Chief: Coconut juice also dried up
10 September, 2018, 11:52 am
THE people of Mali Island in Macuata have been deprived of proper water supply despite the socioeconomic rights enshrined in the 2013 Constitution that all Fijians have the right to clean drinking water, says Tui Mali Ratu Meli Bogiso.
On his own island of Vorovoro, about 500 metres from Mali, the population has dropped to just two families because of no water supply, he says.
Ratu Meli said Vorovoro used to have 18 families, but only two families have remained today as others have moved to Labasa.
He said the water problem had been an age-old problem for villagers, but recently the situation had deteriorated because their two wells had been inundated with seawater.
“The current prolonged dry season is one of the worst over the past 10 years and the scorching sun has even dried up the juice of our coconuts,” he said.
“It is really bad and here in Vorovoro we continue to hope every year that we could be provided with a desalination plant or anything that could provide us with much needed water.
“I sometimes think about initiatives to address the rural-urban drift but with these necessities absent in rural areas, people will opt for the better option and that is to move to town.
“While reading through the Constitution during the Constitution Day celebrations, I realised that we were deprived of our right to clean drinking water and that is something serious.”
Ratu Meli said when they ran out of water, they would normally hire boats to Labasa Town to get clean drinking water for cooking and drinking.

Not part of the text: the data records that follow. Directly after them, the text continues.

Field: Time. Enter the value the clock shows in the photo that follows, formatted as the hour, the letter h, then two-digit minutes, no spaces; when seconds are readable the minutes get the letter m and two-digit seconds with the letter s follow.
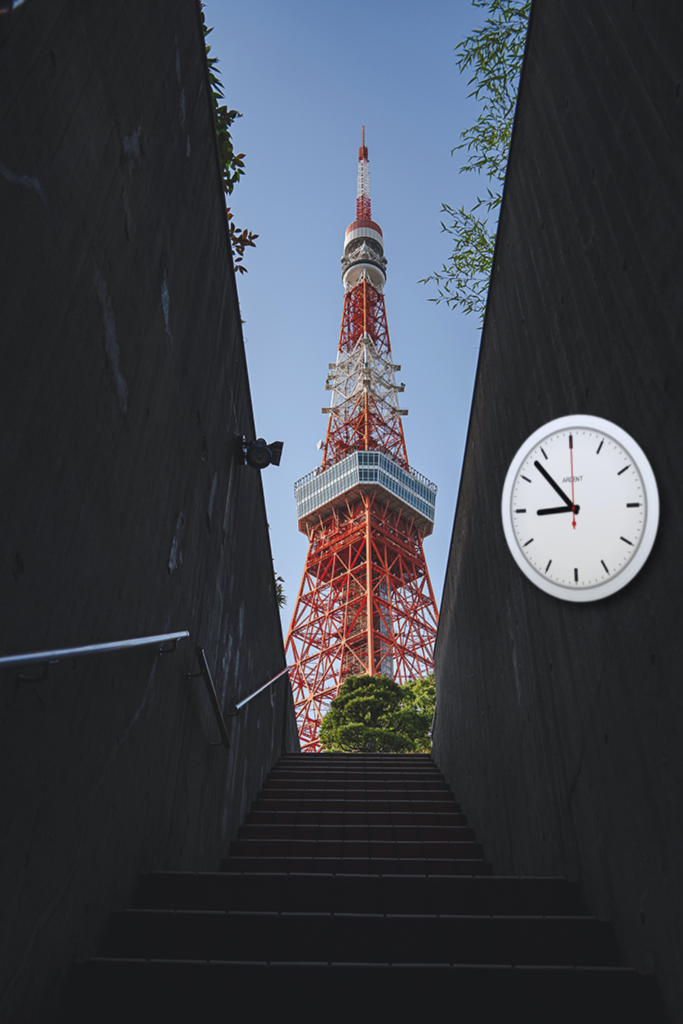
8h53m00s
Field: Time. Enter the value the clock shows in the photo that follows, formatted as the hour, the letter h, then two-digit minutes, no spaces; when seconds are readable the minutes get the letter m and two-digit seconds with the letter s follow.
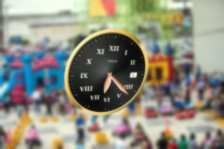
6h22
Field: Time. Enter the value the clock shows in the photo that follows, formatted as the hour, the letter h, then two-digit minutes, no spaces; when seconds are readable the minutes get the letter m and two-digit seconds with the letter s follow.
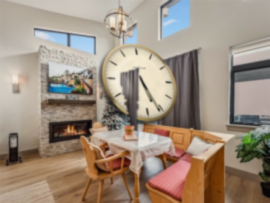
5h26
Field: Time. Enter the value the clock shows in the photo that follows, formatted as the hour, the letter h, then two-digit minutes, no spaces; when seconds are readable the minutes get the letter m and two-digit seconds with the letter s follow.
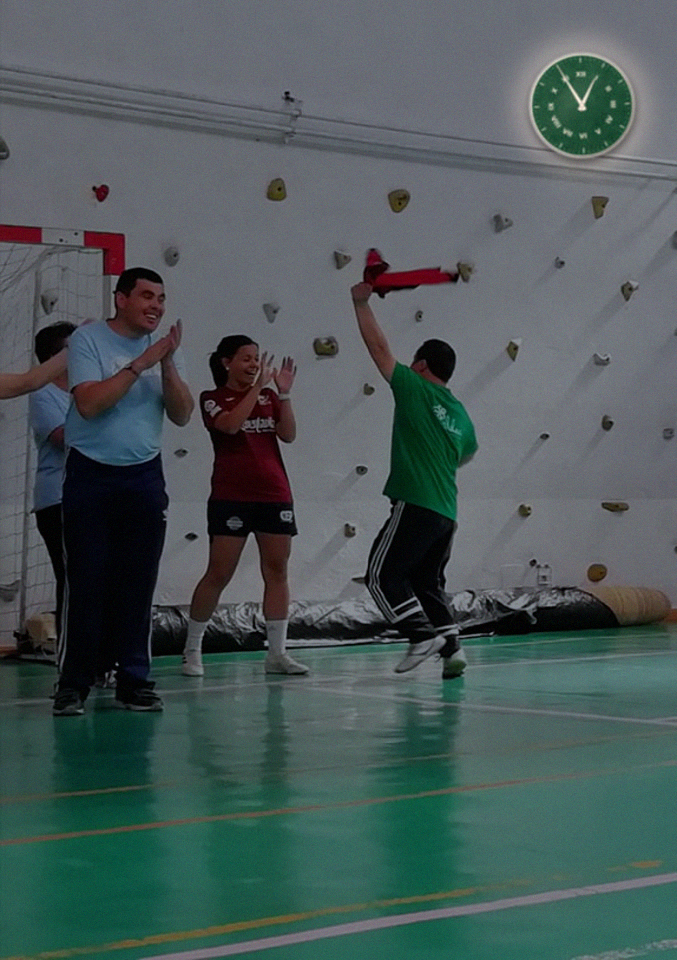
12h55
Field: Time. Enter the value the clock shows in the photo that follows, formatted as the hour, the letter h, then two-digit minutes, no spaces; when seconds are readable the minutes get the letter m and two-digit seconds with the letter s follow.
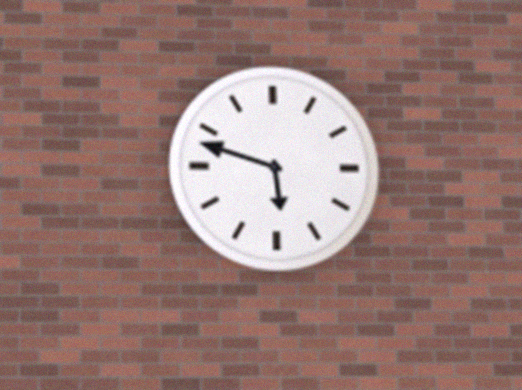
5h48
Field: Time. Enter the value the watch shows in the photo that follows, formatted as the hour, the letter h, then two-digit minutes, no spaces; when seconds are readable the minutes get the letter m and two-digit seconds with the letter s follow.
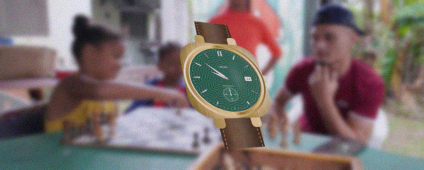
9h52
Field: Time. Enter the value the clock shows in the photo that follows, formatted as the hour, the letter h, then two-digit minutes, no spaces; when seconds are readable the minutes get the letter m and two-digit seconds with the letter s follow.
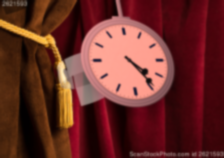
4h24
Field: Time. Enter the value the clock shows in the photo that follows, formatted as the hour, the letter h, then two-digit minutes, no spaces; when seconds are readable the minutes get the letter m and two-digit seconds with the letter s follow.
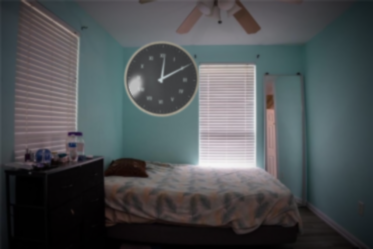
12h10
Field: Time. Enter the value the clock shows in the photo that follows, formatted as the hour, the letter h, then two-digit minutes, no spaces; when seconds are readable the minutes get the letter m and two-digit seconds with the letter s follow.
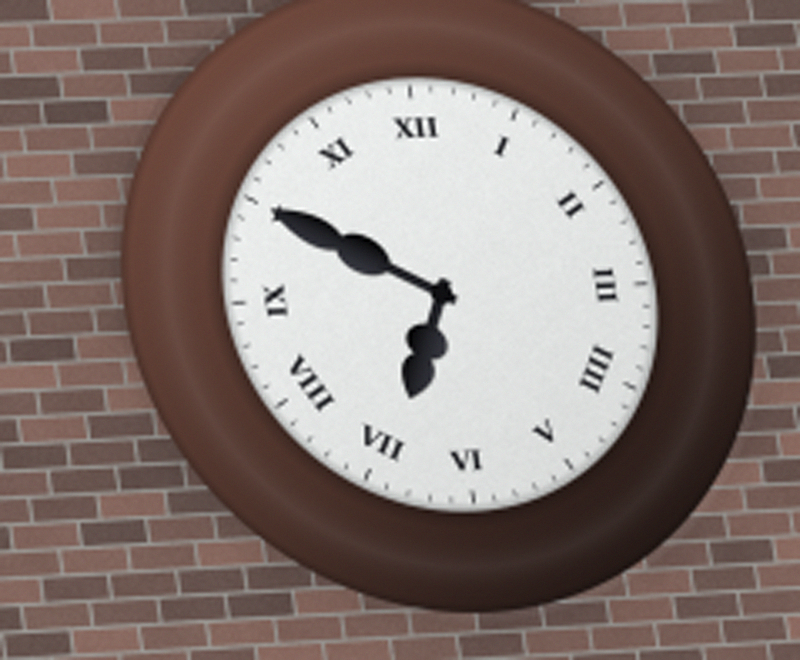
6h50
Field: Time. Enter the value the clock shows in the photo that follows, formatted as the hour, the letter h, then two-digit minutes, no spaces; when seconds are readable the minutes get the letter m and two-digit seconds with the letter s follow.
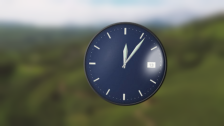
12h06
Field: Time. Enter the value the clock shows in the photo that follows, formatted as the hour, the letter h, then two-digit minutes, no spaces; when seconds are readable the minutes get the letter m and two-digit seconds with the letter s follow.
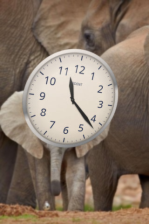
11h22
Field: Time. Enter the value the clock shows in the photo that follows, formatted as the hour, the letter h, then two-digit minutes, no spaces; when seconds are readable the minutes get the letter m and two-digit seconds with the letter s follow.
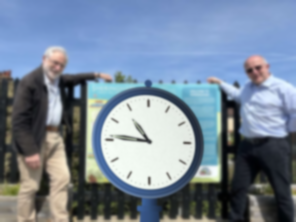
10h46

“We had rain last week, that did not even fill our tanks to the half mark level and we continue to wait for the government barge that we heard would dispatch water on this side of the North.
However, we are still waiting, hoping and praying that our cries would be heard one day,” he said.
Commissioner Northern Jovesa Vocea confirmed that islands in the maritime zone, including Mali were being carted water by the government vessel MV Sigavou.